[待完成任务]
**a.** 将选段中的这句话译成英文："HA通过增加土壤胶体表面的负电荷，提高土壤胶体间静电斥力而增强其稳定性，且HA浓度越高土壤胶体的稳定性越强."
**b.** 判断下列三项陈述是否与选段相符，逐项回答"是"或"否"，并原样引用选段中起决定作用的文字：(i) 潮土胶体在低离子强度下稳定性达到最高；(ii) 黄壤胶体所含黏土矿物为伊/蒙混合层；(iii) 中、碱性条件下，F-HA会增强土壤胶体的稳定性。
**c.** 用两句话概括选段。

离子强度和胡敏酸影响下不同土壤胶体稳定性研究

土壤胶体的稳定性对其携带污染物的能力产生重要影响，但离子强度和胡敏酸（HA）对不同土壤胶体稳定性的影响程度尚不明确.本实验通过土壤胶体沉降实验以及DLVO理论研究离子强度、HA对黑钙土、潮土和黄壤3种土壤胶体稳定性的影响.结果表明：即使在高离子强度背景下，黑钙土胶体和黄壤胶体因有机质和黏土矿物（黑钙土胶体：伊/蒙混合层；黄壤胶体：伊利石）较高，表面负电荷多、静电斥力大，故稳定性好；而潮土胶体的稳定性受离子强度影响明显，在低离子强度下，静电斥力占主导，稳定性达到最高.HA通过增加土壤胶体表面的负电荷，提高土壤胶体间静电斥力而增强其稳定性，且HA浓度越高土壤胶体的稳定性越强.不同粒径HA对土壤胶体稳定性的影响受pH值控制，相对于大粒径HA，酸性条件下，小粒径HA （F-HA）自身稳定性更强，同时也会自凝聚形成较大的团聚体来提高土壤胶体的稳定性；中、碱性条件下，F-HA产生的链状凸起结构较小，导致空间弹性斥力和渗透性斥力减弱，进而降低土壤胶体的稳定性.结果为明晰离子强度和HA对不同土壤胶体稳定性产生差异性影响提供数据支撑.

[条目]
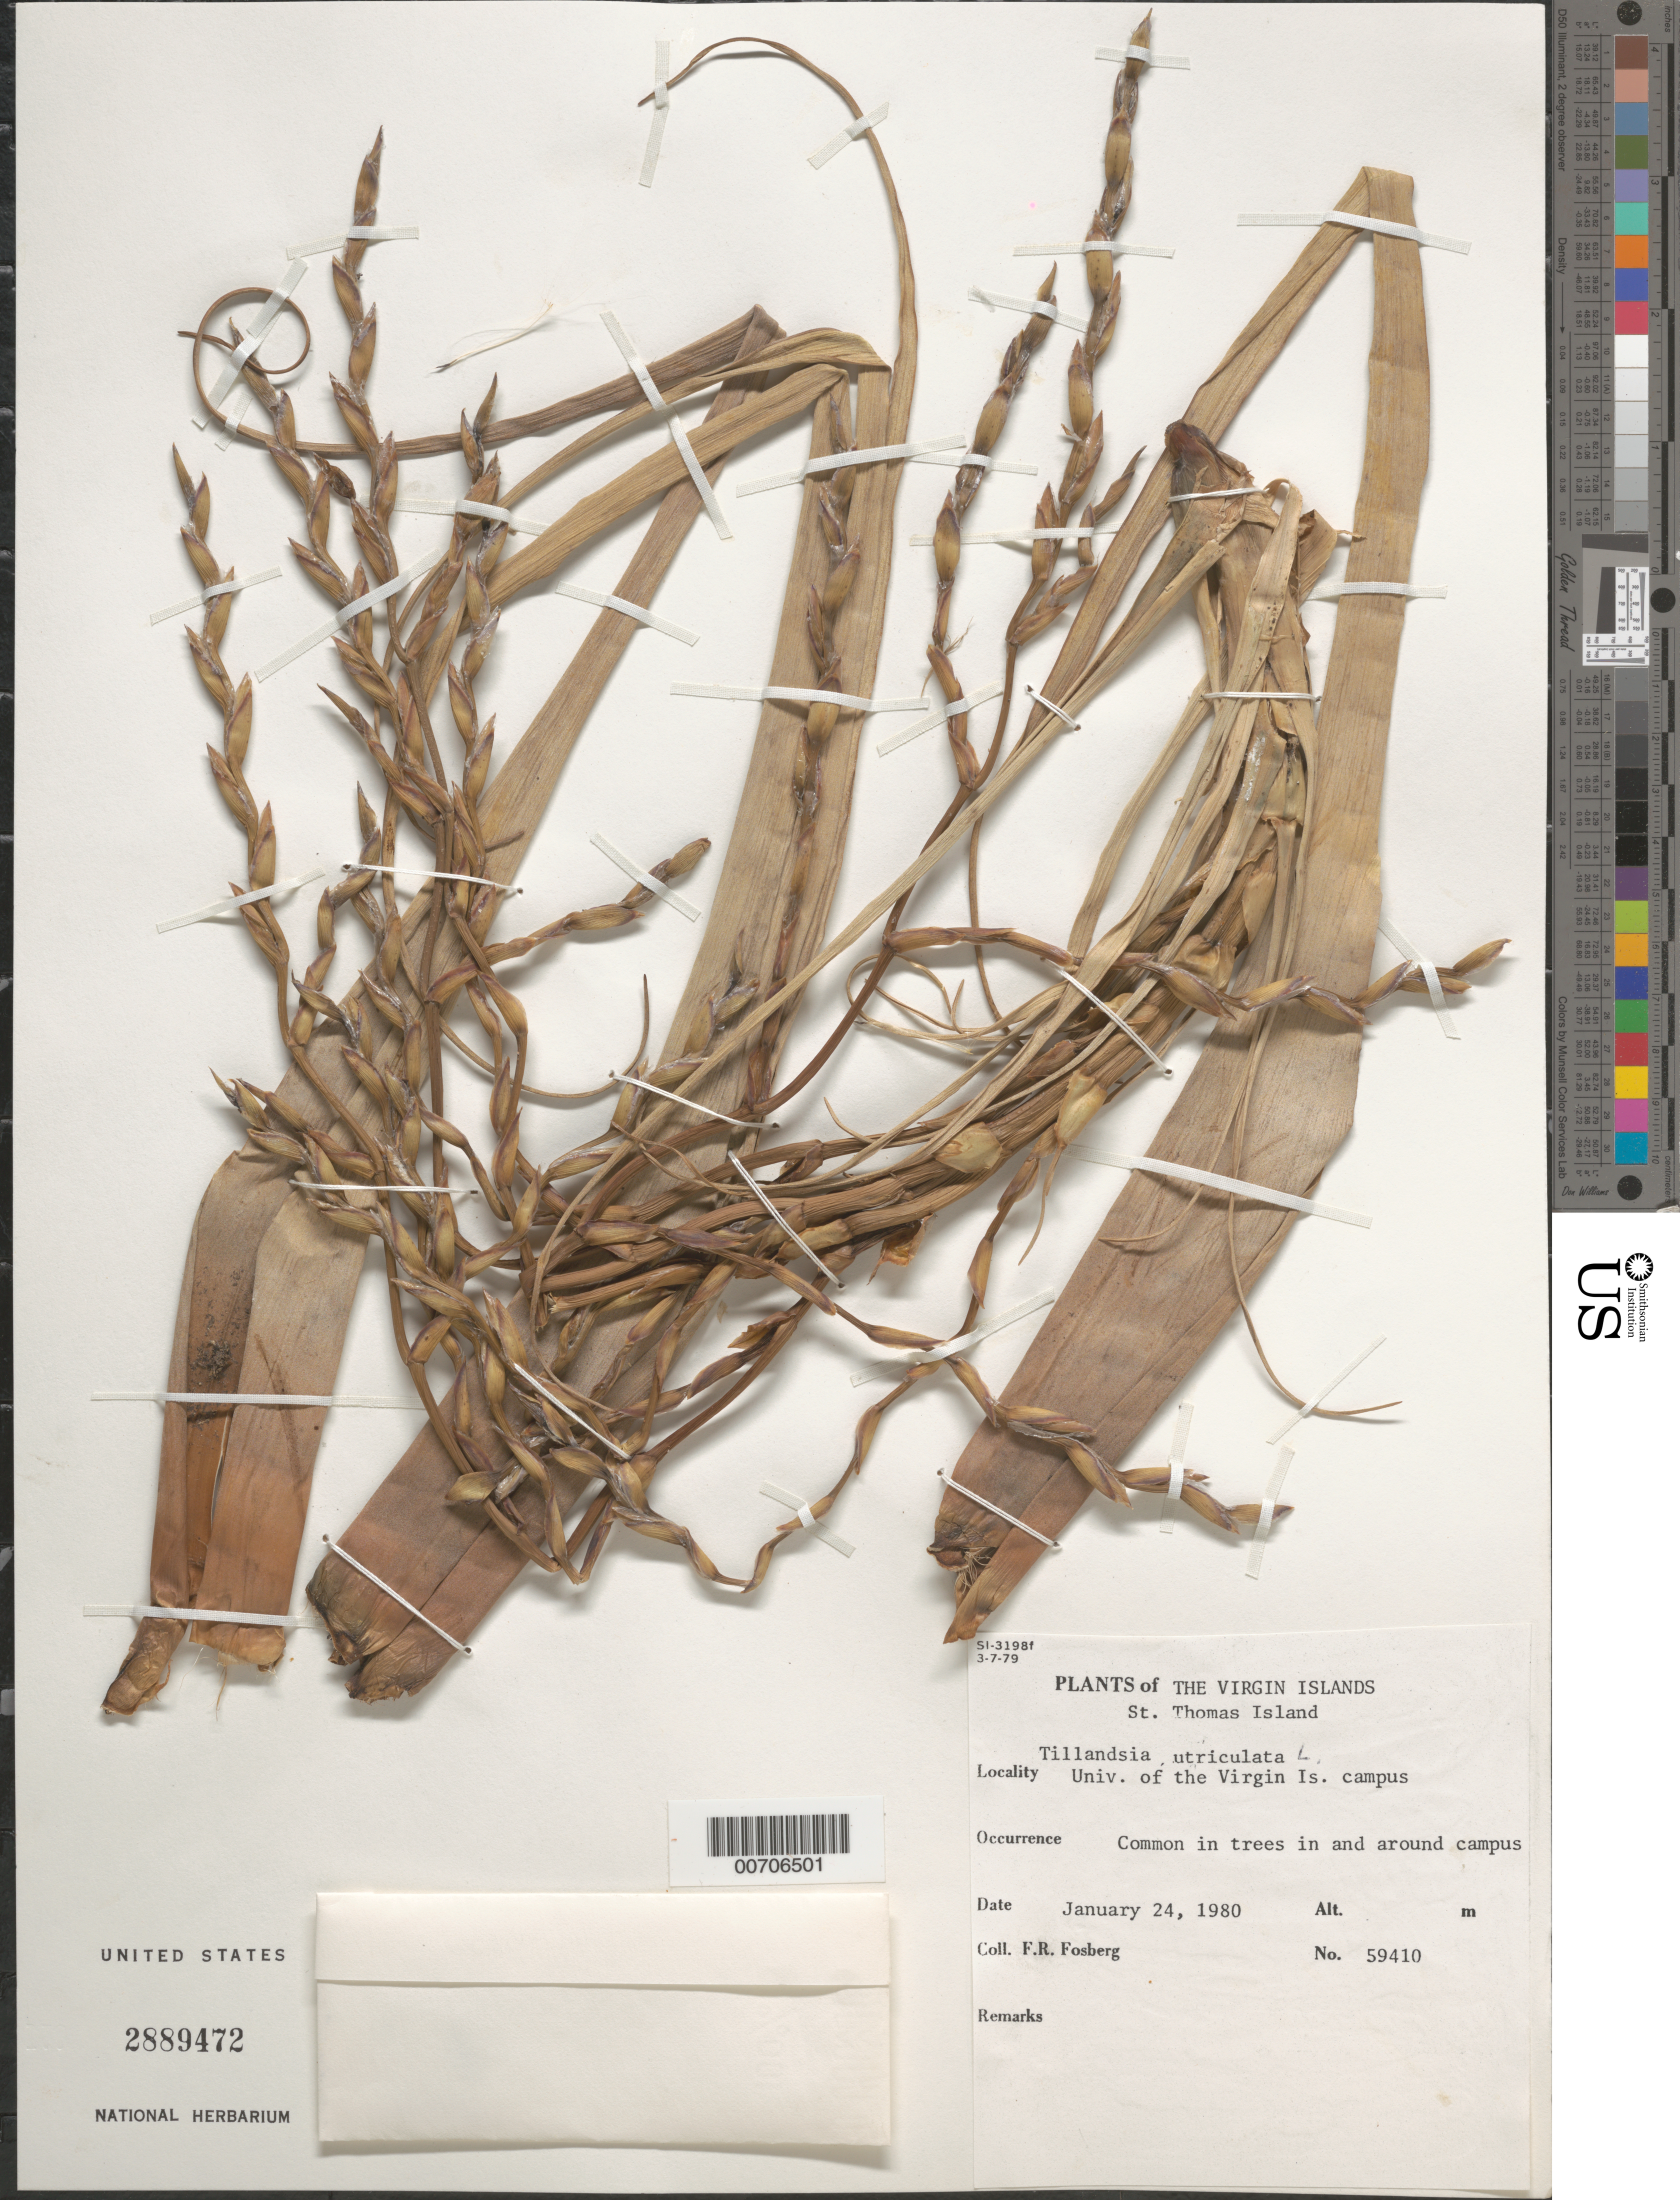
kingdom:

==

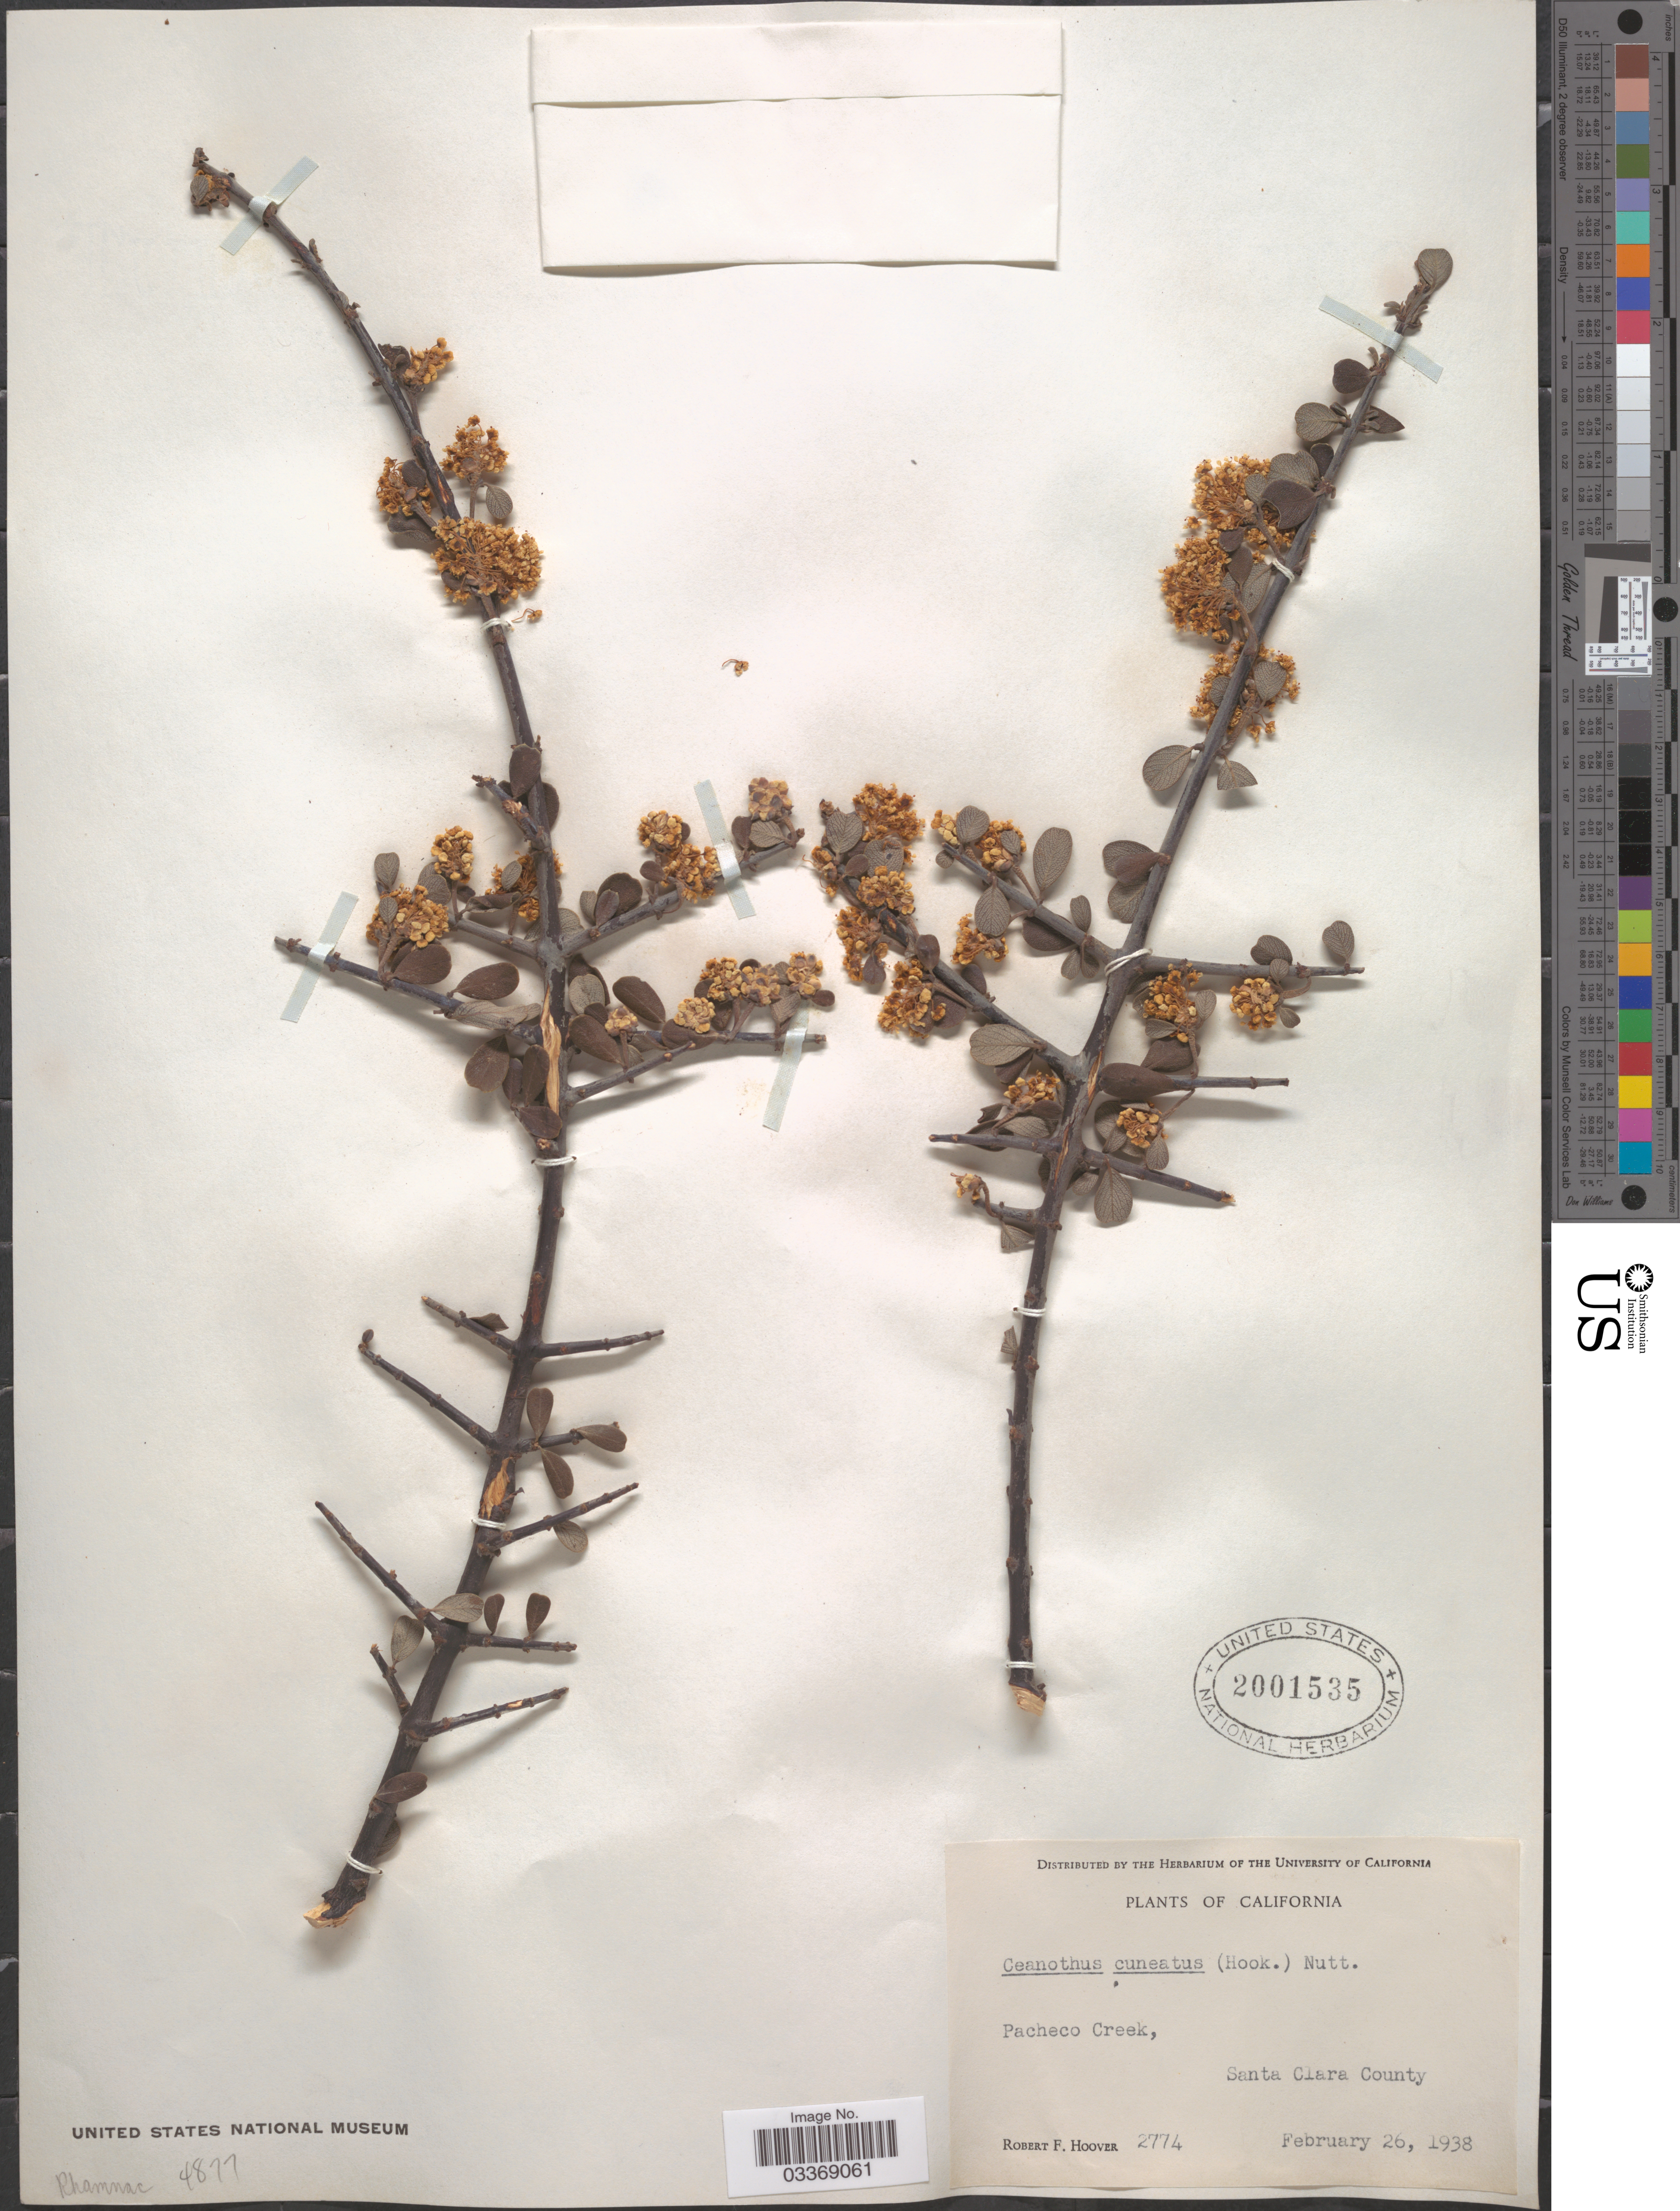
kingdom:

[各题解答]
**a.** By increasing the negative charge on the surface of soil colloids, HA raises the electrostatic repulsion between soil colloids and thereby enhances their stability; moreover, the higher the HA concentration, the stronger the stability of the soil colloids.

**b.**
(i) 是："在低离子强度下，静电斥力占主导，稳定性达到最高"
(ii) 否："黄壤胶体：伊利石"
(iii) 否："F-HA产生的链状凸起结构较小，导致空间弹性斥力和渗透性斥力减弱，进而降低土壤胶体的稳定性"

**c.** 本实验通过土壤胶体沉降实验和DLVO理论研究了离子强度与胡敏酸（HA）对黑钙土、潮土和黄壤三种土壤胶体稳定性的影响，结果显示黑钙土胶体和黄壤胶体即使在高离子强度背景下稳定性仍好，而潮土胶体的稳定性受离子强度影响明显。HA通过增加胶体表面负电荷、提高静电斥力来增强稳定性，且浓度越高稳定性越强，而不同粒径HA对土壤胶体稳定性的影响受pH值控制。